Fuite de devises : Qui est responsable ?

Reste l’accusation selon laquelle les banques seraient responsables de l’évasion des devises. Qu’en pensent les banquiers ?

« Elle est absolument farfelue. Tout le monde sait qu’il y a un marché parallèle qui se développe de jour en jour.

« En fait les banques commerciales sont tenues de remettre 50% des produits des documents visés à l’exportation à la Banque Centrale pour le paiement des produits de base.

« A ce propos, ne faudrait-il pas questionner l’exportateur soucieux de récupérer la prime accordée au dollar sur le marché parallèle. Si l’on consulte les statistiques officielles, on verra que le montant des documents visés à travers le système bancaire est en train de diminuer chaque jour. Cela sous-entend peut-être qu’il y a une sous-facturation systématique au niveau de l’industrie d’assemblage.

« Par ailleurs, les banques sont tenues de garder un maximum de 25% de leurs actifs à l’extérieur ».
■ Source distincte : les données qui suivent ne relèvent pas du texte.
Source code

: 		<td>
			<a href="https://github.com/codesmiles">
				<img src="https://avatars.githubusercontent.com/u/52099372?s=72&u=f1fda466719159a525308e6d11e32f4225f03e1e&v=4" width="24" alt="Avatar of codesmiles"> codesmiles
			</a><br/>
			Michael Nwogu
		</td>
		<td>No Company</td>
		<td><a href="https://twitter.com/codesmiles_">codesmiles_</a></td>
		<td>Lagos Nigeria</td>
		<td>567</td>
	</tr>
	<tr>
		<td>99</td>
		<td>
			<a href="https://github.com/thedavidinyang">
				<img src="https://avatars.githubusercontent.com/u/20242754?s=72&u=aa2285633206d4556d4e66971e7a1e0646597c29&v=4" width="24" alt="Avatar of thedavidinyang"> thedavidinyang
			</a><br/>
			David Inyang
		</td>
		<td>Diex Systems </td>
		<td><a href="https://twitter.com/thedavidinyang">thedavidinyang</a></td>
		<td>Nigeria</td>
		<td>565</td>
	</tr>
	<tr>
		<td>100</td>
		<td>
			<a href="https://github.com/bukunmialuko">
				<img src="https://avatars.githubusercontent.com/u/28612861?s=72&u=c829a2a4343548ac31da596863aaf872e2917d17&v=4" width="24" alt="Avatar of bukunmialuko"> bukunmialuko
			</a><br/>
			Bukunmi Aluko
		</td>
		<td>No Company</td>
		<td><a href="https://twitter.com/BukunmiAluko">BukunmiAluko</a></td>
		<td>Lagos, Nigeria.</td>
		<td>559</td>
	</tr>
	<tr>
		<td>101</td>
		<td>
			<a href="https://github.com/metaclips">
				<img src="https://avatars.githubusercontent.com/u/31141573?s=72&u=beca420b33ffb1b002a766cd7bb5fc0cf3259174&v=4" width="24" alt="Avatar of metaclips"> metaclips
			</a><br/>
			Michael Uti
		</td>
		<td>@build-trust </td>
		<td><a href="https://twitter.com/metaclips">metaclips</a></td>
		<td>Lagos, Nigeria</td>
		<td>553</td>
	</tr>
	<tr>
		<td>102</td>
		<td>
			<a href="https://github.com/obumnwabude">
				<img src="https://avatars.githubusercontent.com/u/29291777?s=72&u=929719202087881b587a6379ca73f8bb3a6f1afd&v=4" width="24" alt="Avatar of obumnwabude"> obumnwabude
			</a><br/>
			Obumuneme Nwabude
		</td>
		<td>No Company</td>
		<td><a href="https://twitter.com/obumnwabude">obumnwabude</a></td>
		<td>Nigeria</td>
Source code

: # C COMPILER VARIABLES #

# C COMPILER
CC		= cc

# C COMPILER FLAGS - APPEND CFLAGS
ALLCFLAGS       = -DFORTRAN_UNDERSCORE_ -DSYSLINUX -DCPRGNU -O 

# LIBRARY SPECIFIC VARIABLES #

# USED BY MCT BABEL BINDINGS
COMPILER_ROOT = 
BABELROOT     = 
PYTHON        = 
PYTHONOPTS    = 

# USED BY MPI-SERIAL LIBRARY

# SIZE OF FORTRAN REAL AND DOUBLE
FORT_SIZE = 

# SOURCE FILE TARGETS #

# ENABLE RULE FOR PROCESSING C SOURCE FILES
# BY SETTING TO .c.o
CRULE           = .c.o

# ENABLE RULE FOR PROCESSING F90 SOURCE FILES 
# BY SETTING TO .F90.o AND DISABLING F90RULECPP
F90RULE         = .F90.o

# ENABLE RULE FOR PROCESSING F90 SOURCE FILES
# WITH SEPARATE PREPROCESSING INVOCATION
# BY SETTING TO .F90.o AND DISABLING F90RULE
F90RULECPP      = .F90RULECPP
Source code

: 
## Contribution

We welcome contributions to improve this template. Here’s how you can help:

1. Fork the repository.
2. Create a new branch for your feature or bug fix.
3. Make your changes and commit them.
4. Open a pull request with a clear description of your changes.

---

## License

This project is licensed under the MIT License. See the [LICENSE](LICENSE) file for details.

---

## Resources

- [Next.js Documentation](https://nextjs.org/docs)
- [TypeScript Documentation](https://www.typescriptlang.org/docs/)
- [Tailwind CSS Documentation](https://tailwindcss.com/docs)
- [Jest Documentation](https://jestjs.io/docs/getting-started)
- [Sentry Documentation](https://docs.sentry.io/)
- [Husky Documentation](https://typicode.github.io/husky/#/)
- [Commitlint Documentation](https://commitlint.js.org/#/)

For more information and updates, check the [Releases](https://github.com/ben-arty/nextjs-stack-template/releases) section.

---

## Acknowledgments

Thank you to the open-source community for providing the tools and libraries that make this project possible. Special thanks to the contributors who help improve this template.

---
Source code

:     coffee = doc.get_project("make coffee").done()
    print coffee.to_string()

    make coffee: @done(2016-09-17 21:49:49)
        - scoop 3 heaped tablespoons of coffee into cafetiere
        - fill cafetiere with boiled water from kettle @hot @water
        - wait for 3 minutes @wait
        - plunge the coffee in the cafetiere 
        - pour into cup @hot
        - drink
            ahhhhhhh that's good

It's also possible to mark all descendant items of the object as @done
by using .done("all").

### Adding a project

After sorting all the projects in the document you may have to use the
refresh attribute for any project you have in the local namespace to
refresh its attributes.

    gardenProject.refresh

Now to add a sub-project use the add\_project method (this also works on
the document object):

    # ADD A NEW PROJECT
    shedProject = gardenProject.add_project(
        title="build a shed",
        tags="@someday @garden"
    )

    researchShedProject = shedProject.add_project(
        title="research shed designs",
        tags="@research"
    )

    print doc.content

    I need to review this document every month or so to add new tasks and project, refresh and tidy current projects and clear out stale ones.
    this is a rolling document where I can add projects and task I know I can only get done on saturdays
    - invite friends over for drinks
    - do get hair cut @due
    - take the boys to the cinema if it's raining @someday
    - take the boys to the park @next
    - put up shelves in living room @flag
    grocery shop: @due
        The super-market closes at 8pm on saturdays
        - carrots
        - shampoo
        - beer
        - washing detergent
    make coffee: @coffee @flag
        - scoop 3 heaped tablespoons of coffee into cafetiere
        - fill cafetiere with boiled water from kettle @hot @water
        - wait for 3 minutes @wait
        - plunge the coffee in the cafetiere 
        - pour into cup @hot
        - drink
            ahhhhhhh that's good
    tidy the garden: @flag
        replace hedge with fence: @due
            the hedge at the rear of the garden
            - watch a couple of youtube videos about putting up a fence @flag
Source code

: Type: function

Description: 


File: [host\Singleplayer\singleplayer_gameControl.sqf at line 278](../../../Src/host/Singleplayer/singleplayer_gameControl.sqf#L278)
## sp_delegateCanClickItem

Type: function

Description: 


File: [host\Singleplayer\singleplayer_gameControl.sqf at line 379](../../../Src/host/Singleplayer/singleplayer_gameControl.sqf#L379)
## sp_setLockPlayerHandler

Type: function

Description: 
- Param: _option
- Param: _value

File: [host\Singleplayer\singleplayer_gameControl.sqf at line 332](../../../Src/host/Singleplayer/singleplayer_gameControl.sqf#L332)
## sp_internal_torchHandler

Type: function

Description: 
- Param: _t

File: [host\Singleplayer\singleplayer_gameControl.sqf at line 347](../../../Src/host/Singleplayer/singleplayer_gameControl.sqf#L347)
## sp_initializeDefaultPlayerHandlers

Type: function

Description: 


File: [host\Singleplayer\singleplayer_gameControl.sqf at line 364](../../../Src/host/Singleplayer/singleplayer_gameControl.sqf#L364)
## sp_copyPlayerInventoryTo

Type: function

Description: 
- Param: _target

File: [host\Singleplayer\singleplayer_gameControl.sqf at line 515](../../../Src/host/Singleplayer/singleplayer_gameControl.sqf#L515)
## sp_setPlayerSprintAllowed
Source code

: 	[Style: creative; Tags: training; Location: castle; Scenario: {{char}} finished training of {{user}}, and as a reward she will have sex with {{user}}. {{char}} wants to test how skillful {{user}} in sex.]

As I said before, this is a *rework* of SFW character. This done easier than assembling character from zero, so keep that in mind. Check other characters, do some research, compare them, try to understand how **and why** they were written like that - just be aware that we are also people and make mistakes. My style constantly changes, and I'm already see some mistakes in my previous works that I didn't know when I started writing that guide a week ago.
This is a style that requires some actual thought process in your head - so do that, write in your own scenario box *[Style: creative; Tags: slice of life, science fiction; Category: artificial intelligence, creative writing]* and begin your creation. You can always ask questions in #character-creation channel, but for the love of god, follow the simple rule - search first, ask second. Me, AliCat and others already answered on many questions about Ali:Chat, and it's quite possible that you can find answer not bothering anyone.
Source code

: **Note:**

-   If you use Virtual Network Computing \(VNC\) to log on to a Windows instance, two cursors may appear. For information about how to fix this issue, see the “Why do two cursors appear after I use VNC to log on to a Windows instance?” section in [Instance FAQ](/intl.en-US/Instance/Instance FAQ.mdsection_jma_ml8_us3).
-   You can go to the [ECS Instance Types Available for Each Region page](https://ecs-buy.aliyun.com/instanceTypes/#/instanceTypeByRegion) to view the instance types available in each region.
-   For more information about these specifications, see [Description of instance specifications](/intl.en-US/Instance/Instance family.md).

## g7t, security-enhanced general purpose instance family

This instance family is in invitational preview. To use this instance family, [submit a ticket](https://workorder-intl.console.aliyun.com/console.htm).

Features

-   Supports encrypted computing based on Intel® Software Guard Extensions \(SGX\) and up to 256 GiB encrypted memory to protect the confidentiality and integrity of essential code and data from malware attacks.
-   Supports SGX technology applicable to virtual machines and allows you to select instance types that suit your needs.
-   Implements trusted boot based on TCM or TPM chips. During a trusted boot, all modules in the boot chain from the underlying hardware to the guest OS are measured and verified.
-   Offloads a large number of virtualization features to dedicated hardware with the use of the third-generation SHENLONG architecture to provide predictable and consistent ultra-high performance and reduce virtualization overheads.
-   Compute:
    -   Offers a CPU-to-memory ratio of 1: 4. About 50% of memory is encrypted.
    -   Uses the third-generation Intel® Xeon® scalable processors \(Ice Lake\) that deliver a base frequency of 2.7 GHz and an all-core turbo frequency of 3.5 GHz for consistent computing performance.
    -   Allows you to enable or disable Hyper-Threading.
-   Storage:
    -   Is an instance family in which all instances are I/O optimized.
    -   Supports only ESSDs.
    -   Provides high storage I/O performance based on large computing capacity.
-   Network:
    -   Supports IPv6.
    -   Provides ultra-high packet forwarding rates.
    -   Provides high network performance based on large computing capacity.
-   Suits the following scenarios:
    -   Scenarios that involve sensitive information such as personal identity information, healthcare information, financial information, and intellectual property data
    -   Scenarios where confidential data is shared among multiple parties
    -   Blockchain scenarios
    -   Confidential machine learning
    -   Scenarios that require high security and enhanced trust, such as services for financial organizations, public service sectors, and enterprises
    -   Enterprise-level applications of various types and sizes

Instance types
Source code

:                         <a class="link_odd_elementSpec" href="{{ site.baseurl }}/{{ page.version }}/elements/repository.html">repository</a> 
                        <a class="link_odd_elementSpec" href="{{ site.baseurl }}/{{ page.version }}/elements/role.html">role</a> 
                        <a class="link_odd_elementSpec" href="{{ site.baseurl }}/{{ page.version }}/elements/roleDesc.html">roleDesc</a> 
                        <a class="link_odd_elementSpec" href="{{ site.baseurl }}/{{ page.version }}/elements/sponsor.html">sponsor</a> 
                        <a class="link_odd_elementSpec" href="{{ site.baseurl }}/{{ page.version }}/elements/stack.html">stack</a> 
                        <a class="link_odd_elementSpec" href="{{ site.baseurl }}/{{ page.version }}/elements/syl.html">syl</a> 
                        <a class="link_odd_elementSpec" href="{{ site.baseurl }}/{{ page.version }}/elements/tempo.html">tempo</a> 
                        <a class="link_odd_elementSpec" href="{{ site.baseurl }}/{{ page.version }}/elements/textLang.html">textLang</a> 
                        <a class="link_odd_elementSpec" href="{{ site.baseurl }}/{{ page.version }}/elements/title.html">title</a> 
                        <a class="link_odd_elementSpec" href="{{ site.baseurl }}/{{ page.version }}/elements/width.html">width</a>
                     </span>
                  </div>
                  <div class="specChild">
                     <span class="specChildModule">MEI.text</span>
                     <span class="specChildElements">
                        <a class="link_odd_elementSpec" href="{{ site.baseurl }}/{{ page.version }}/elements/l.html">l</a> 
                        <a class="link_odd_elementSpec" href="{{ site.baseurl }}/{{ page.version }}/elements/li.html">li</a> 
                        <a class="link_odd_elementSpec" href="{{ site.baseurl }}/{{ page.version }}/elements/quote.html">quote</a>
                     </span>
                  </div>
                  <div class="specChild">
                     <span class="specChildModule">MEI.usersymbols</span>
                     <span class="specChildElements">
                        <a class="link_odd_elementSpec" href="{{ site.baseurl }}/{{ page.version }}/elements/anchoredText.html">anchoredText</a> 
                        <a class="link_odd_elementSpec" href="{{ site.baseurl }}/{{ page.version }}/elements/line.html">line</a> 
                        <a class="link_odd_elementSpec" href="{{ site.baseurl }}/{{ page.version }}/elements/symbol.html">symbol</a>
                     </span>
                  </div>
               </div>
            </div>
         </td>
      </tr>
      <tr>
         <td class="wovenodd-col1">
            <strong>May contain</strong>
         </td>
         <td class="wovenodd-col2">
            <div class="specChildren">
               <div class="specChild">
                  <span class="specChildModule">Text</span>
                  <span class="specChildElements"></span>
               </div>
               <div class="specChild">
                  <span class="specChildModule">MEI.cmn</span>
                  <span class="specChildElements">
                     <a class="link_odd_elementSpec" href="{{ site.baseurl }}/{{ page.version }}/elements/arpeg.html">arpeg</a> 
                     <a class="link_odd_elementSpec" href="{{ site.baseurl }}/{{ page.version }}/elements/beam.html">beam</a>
« Le seul commerçant à ne pas avoir un compte à l’étranger »

Mais auparavant une question avait été lancée par les banquiers : « les banques sont-elles les seules à avoir des compte à l’étranger ? »

Un brave [3] répondit : « Je suis peut-être le seul commerçant de la place à ne pas avoir un seul centime or aux USA. J’ai un compte à l’étranger mais pour les besoins de mon commerce ».

La soirée se termina aux environs de 11 heures du soir.

C’était intéressant, foi de journaliste.


[1Publié pour la première fois dans “Le Nouvelliste” du 15 septembre 1986. A été repris dans notre ouvrage : « Vie Chère et Politique Economique en Haïti » (L’Imprimeur II, Port-au-Prince, 1992, pp. 212-217).

[2Pour l’histoire, notons que la “banquière” en question est l’actuelle Directrice de la City Bank, Haiti, Madame Gladys Coupet.

[3Pour l’histoire, il s’agit du commerçant Antoine Izmery, assassine dans les conditions que l’on sait et dont nous saluons ici la mémoire.